Bewoners en woning centraal
Naast dit van oorsprong publieke energiebedrijf steken andere pioniers de kop op om het gat tussen overheid, markt en verweesde burgers te dichten. Een van deze pioniers, Energie Samen Rivierenland, heeft in de acht gemeenten waarin ze het energieloket beheert aangeboden om het proces van de lokale energietransitie vorm te geven. De energiecoöperatie ziet de onmacht bij de gemeente en de markt om maatwerk te combineren met een collectieve aanpak in de wijken. Als vereniging van georganiseerde burgers is hun focus op het ondersteunen van de lokale overheid en inwoners bij de energietransitie.

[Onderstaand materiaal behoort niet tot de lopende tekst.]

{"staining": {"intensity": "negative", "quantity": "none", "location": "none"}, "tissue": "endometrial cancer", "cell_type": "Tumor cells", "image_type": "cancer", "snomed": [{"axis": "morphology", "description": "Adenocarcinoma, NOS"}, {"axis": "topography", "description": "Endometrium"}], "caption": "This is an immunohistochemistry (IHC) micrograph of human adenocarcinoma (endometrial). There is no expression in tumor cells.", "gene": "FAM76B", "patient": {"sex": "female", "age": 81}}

Waar HVC de warmteopgave in de gemeente als vertrekpunt heeft, zet Energie Samen Rivierenland (ESR) de ‘bewonersreis’ centraal. In die reis worden de bewoners begeleid en zijn betrouwbaarheid en continuïteit leidend. Daarbij gaat de energiecoöperatie samenwerkingsrelaties aan met publieke en private partners op het gebied van techniek, financiering en sociale vraagstukken. Samen met de gemeente zorgt ESR voor een stevige onderliggende structuur. Deze structuur zet een duidelijke knip tussen ontzorgende en ondersteunende activiteiten (informatie, licht advies en coaching) en commerciële activiteiten. Ook kan een goede structuur helderheid brengen in de relatie tussen overheid en markt, zodat de bewoner probleemloos van advies naar aanbod en uitvoering kan gaan.
ESR neemt daarbij vanuit het energieloket de regie en legt nadrukkelijk verbinding met uitvoerende marktpartijen. Ze stelt woningdossiers op voor de bewoner, die dit vervolgens overdraagt naar een samenwerkingsverband van commerciële aanbieders. ESR stemt de planning zorgvuldig af met de partners om te voorkomen dat er, bijvoorbeeld door capaciteitstekort, grote wachttijden ontstaan tussen het advies en de uitvoering. Dit is namelijk een van de afbreukrisico’s in dit soort langdurige samenwerkingsprojecten.
Work in progress
Zowel HVC als Energie Samen Rivierenland staan aan het begin van een spannend proces, waarin nog veel vragen zullen opdoemen. In dat proces is het maatschappelijk samenspel tussen overheid, georganiseerde burgers en sociale ondernemers het anker. Andere pioniers die deze route verkennen zijn er volop, zoals de energiecoöperatie Woon Duurzaam in de gemeente Haarlemmermeer en tien gemeentes in Utrecht en Gelderland die, met een European City Facility subsidie en ondersteund door Klimaatverbond Nederland, de samenlevingsroute en de vorming van een maatschappelijk energiediensten organisatie (M-EdO) verkennen. Daarmee breken ze met de op veel plaatsen gekozen route van uitbesteding aan marktpartijen en kiezen ze voor een hecht lokaal samenspel. Noem het Nutsbedrijf 2.0.